Let’s say that we’ve decided to replicate each piece of data 3 times. JBoss Cache (at least in older versions) used to use a policy called buddy replication, where each node has a group of “buddies” to which it distributes all of its data. This approach implies that each node is a primary store for a certain set of data. A piece of data would therefore only be lost if the primary and the two buddies replicating it went down. The drawback of this scheme is that if the primary and the two buddies go down, you’ll lose all of the primary’s other data as well. Buddy replication uses nodes as the primary key in determining the replication scheme for a piece of data. The next approach is to use the data as the primary key.
Resin has done a form of this “data-distributed replication” for quite a while, along with Hazelcast and newer versions of JBoss Groups. Essentially you use some piece of metadata to decide which nodes replicate which data. Resin 3.1 and earlier had distributed sessions which picked a primary, secondary, and tertiary store for each session. This avoids the problem with buddy replication above to some extent. Hazelcast and JBoss Groups also do this now, but they add the ability to manage the data across a changing set of nodes. They essentially do a secure hash of the data’s metadata and do a mod N operation (where N is the current number of nodes) to determine the primary store. The second and third stores can be found by going to the next significant digit or some other similar operation. The issue here is that N can change or the constituents of the cluster can change at any time. Each time they do change, you must recompute and reshuffle the data. Now it’s not quite as bad as it might seem at first glance — there are a lot of collisions when doing mod N operations — but there could be potentially large shifts.

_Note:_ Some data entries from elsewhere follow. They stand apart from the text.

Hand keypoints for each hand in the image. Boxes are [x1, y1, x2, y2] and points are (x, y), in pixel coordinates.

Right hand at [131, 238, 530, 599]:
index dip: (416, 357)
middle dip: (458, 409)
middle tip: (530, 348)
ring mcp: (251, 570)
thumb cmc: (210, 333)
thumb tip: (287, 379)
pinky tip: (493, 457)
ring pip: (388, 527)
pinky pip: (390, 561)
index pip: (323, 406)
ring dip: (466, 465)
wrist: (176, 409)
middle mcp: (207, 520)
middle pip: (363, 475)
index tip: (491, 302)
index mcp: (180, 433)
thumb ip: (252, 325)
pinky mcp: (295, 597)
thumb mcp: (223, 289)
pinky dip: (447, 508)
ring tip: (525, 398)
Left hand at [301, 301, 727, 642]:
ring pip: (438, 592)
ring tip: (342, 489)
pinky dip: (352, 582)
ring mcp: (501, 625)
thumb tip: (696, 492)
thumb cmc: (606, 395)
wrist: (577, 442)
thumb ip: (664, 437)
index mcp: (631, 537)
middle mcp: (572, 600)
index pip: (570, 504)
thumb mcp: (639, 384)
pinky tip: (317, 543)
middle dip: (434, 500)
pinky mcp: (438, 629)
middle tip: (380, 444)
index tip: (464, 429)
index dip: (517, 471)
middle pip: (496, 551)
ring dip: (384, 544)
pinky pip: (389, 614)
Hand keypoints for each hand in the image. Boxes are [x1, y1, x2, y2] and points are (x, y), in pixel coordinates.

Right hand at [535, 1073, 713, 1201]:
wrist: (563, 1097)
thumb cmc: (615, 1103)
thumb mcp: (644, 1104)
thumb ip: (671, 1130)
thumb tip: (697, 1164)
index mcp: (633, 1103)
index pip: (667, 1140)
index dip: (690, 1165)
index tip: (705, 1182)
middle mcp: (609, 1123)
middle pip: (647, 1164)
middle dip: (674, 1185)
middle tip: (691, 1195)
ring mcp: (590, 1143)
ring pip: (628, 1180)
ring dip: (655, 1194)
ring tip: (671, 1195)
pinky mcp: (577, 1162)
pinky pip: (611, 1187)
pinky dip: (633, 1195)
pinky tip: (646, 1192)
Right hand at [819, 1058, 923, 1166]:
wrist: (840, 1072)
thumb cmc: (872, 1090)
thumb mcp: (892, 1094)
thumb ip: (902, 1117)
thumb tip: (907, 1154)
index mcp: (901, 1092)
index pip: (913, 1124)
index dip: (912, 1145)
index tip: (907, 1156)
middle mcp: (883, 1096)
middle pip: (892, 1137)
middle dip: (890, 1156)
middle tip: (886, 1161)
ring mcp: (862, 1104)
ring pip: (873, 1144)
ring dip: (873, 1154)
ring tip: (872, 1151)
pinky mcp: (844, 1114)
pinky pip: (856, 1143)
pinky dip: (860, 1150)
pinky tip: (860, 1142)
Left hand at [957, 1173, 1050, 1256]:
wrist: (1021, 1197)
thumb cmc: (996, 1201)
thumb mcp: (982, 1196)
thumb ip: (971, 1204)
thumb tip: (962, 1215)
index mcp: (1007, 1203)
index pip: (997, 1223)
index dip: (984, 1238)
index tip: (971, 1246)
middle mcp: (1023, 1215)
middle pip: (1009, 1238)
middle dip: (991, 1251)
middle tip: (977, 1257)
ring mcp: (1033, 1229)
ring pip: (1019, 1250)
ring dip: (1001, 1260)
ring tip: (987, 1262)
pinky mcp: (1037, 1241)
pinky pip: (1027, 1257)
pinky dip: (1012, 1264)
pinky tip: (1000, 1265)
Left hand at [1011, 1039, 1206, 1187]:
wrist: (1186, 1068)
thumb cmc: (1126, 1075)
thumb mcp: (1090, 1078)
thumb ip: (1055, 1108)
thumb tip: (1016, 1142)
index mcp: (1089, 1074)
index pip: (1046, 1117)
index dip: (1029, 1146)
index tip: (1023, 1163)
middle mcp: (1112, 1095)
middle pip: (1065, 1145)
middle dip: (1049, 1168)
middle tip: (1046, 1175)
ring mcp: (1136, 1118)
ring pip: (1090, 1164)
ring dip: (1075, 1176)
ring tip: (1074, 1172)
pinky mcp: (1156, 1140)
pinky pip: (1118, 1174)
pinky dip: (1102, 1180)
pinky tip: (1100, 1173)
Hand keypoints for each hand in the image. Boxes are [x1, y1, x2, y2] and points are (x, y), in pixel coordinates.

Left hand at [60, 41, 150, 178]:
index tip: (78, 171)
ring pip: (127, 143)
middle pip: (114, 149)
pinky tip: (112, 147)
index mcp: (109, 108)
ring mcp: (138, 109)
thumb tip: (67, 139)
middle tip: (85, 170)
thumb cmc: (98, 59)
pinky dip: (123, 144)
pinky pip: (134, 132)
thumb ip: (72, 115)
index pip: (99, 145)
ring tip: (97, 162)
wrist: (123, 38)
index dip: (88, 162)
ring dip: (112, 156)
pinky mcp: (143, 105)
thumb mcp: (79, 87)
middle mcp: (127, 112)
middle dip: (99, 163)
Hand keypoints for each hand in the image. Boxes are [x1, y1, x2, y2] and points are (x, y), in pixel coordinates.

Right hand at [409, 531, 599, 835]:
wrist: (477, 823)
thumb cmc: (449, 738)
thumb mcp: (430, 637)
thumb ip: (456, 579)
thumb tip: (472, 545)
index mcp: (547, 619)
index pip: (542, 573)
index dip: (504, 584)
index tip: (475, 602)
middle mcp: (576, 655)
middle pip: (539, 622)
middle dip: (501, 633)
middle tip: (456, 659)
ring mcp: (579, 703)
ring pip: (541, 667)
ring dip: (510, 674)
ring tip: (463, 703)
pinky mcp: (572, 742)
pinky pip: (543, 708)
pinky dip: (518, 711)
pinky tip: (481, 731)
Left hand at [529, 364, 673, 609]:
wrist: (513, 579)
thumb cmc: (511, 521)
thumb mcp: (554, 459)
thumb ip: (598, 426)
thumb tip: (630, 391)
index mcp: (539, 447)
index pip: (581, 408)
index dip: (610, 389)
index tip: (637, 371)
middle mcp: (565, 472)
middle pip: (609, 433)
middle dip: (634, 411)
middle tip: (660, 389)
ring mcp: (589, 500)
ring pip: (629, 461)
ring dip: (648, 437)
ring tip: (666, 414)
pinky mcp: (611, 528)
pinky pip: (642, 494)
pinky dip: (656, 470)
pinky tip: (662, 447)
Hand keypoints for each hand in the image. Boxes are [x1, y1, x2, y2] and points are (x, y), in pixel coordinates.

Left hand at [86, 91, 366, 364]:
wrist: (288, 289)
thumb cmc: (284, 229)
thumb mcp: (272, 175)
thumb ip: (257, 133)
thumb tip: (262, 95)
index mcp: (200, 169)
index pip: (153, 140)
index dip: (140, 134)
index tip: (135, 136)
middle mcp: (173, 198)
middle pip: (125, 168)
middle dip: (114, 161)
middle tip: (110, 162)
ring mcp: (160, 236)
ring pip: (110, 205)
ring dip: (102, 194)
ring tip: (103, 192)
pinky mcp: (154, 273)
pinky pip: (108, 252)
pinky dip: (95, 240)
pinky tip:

Resin 4 takes a different approach, which is to store the data in triplicate on the three triad nodes mentioned earlier. This may seem unsafe at first, because now we’re pinning down all our data in three servers, but it does have some advantages. First as administrators, if you keep these three nodes up and running, you won’t lose any data. With the more distributed data schemes, you may lose data if any three nodes go down. You won’t lose it all of course, but now you have to pay attention to every node in the cluster instead of just three. The other advantage is that there’s no data shuffling when nodes are added or removed from the cluster.
All of the approaches and techniques I mentioned have merit and appropriate applications. Which one you choose should therefore be based on which is appropriate for your situation in terms of management, performance, and the reliability assumptions of your environment. Resin 4 offers a unique approach which assumes that IP multicast is not always available and that administrators can maintain 3 specific nodes more effectively than any 3 in a cluster. With these assumptions, we benefit in manageability as well as network and storage overhead and performance on cluster reconfiguration.
Have you tried Resin 4 or any other similar technologies? What are your thoughts? Are there any cool approaches that I left out?